Young Quebecers who give care at home will get help from new support team

According to experts, one in five teens and young adults under 30 has to care for a parent or close relative who suffers from mental health issues.

It's an exhausting responsibility for people like Patricia Grammond.

"It was a lot of love to give. A lack of energy, and a lot of culpability," said Grammond, who has spent her life looking after a relative.

In an effort to ease the pressure, Quebec will finance an existing organization that already supports caregivers.

They're called Reseau Avant de Craquer (the 'Before-you-Collapse' Network), which until now, was geared towards supporting caregivers committed to the elderly.

This new initiative is specifically aimed at youth.

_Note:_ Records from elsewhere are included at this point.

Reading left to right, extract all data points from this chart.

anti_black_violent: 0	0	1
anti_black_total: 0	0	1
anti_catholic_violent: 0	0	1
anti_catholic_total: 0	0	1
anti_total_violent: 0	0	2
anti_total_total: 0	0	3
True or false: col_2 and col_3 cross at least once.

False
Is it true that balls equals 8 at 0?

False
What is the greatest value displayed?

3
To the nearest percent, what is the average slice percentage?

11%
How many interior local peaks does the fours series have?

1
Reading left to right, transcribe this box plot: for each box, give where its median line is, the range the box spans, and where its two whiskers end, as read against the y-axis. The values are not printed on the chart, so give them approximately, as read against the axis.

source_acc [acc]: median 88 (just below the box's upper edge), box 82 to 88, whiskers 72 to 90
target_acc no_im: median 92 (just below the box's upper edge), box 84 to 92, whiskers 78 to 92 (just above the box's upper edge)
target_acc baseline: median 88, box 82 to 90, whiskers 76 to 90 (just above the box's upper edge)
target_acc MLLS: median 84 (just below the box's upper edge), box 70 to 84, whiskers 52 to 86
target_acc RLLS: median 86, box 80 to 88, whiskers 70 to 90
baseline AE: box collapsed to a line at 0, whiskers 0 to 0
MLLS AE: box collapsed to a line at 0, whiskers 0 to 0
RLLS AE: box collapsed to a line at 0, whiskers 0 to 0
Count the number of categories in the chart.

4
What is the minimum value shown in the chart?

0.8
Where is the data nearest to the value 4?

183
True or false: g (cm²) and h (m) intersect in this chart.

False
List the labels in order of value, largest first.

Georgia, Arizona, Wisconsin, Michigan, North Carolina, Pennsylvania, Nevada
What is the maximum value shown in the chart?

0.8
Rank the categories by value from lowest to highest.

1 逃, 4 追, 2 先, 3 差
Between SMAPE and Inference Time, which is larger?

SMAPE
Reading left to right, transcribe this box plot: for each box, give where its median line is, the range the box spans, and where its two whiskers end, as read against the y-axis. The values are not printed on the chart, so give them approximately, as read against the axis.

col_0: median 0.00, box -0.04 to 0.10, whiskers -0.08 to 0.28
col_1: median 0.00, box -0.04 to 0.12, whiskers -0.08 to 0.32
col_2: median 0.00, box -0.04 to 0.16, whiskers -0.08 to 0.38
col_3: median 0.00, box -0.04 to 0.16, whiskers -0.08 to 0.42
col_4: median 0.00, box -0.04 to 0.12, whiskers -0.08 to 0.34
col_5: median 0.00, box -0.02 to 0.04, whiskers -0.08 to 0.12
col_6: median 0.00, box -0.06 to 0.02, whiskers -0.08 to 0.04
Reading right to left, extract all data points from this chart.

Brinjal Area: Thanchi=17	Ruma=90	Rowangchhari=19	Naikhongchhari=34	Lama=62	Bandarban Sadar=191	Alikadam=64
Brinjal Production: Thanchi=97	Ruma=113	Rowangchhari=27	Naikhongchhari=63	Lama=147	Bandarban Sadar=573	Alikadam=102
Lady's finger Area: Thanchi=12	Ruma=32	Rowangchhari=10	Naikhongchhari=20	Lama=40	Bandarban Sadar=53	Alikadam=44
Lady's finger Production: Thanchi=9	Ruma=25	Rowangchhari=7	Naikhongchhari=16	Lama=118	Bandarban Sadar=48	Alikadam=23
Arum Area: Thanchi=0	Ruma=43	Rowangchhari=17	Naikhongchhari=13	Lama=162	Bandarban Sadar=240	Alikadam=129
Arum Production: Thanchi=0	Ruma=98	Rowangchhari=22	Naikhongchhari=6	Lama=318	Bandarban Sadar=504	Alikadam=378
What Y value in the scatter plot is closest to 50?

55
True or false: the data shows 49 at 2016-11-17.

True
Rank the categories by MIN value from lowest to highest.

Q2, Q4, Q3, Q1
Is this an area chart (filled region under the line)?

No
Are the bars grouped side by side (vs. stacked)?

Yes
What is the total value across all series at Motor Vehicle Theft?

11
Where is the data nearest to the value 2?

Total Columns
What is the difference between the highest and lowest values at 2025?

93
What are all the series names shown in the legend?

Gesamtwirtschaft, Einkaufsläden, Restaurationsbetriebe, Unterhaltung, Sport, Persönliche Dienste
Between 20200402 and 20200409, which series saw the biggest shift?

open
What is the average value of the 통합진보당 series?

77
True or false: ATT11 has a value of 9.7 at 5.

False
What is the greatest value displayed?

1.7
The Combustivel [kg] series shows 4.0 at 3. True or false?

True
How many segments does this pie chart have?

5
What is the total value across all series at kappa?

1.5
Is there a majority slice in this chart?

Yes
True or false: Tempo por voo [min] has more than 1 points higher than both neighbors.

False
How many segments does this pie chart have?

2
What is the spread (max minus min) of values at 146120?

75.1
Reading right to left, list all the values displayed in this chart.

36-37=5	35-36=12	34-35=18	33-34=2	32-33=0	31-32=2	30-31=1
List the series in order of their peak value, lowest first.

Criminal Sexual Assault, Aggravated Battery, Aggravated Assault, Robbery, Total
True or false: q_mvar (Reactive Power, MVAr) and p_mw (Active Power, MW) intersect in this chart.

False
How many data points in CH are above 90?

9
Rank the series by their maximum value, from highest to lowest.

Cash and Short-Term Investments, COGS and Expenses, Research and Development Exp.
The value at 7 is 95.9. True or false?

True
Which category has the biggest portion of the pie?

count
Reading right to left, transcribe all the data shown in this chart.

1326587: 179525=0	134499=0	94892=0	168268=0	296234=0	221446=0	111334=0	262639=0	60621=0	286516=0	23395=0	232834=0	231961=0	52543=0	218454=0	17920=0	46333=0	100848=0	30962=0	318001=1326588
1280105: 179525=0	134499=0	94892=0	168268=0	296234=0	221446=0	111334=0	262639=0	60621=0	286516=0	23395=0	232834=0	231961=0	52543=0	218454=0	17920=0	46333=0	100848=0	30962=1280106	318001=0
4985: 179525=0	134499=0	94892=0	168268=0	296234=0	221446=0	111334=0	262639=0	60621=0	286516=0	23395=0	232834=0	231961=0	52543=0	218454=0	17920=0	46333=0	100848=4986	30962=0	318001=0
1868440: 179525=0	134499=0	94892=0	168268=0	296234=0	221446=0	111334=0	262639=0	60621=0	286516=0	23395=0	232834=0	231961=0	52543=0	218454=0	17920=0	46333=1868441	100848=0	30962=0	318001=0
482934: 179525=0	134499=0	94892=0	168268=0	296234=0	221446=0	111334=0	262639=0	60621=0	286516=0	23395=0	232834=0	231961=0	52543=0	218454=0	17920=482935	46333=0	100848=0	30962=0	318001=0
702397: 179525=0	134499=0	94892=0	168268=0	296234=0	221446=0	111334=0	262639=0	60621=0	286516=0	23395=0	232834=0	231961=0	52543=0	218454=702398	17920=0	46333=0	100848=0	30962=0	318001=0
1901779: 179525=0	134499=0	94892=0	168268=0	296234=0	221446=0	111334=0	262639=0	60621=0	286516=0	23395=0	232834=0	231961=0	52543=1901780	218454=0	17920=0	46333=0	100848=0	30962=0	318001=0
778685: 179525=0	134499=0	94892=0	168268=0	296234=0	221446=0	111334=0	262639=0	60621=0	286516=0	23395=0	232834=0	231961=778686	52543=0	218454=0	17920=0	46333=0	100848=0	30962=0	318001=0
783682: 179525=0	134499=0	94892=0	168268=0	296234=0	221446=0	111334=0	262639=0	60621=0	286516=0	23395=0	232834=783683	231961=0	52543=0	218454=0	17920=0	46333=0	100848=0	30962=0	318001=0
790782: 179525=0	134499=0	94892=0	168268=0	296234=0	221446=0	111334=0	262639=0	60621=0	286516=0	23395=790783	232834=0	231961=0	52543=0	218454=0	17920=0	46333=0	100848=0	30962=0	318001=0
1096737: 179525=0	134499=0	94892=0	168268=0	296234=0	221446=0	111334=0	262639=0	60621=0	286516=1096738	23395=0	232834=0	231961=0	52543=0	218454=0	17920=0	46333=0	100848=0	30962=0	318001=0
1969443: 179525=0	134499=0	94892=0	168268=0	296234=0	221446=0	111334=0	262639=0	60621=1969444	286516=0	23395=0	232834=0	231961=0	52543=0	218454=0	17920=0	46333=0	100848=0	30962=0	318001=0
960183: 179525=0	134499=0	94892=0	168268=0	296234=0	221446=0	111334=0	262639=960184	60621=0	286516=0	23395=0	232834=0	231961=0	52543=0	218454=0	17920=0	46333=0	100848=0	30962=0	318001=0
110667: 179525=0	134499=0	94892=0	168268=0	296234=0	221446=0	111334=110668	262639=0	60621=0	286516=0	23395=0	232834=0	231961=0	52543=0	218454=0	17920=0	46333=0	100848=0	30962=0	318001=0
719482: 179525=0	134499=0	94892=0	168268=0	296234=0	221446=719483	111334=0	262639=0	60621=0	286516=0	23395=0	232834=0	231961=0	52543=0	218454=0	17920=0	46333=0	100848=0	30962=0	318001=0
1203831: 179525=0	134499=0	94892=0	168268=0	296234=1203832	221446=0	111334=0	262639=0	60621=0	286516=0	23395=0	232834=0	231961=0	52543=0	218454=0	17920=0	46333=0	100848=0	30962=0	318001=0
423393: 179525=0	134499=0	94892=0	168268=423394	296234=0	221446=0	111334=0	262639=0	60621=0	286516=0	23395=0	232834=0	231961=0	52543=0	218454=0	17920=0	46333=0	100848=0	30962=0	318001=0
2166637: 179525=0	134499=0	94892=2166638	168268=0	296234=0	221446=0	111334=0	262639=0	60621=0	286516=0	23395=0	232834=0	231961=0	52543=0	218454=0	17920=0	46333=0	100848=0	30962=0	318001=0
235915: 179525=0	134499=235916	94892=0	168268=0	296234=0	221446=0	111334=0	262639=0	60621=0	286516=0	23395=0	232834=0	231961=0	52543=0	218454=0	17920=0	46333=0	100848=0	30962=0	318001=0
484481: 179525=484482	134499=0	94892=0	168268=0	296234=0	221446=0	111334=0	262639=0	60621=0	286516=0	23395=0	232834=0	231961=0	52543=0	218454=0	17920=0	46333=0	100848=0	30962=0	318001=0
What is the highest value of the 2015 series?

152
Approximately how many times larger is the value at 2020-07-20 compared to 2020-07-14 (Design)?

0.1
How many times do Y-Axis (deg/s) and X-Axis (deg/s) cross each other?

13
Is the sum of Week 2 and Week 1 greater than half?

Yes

"First of all, recognize these youths with a problem, we want to accompany them through the process," said Quebec junior health minister Lionel Carmant.

A total of 35 mental health professionals will be hired with the specific goal of reaching out to teenagers and young adults who face the responsibility of caring for a parent or friend who suffers from mental health.

The outreach workers will have a background in specialized education, psychotherapy and social work says the program's director Rene Cloutier.

"Thousands of young caregivers in Quebec need to be identified and supported so that they can live their life as young people as best as possible and preserve their own mental health," said Cloutier.

They will make sure the caregivers won't burn out or fall into depression themselves.

"I want the professional and the persons giving help to [caregiver] to really help them" said Grammond, who says such a relief program would have made a huge difference in her life.

Carmant admitted it won't make up for the shortage of psychiatric care in the province, but said the program will at least offer resources to some.

"Waiting lists have decreased from 28,000 to 20,000, we have hired 500 mental health professionals but obviously there's been an increase in the number of demand due to the pandemic, by about 40 per cent," he said.

The project has $7.5 million in funding over five years from Quebec. Another $1.7 million from the Support for Relatives organization will also be provided to carry out the initiative.

If the program works out, Carmant said it will be expanded across Quebec.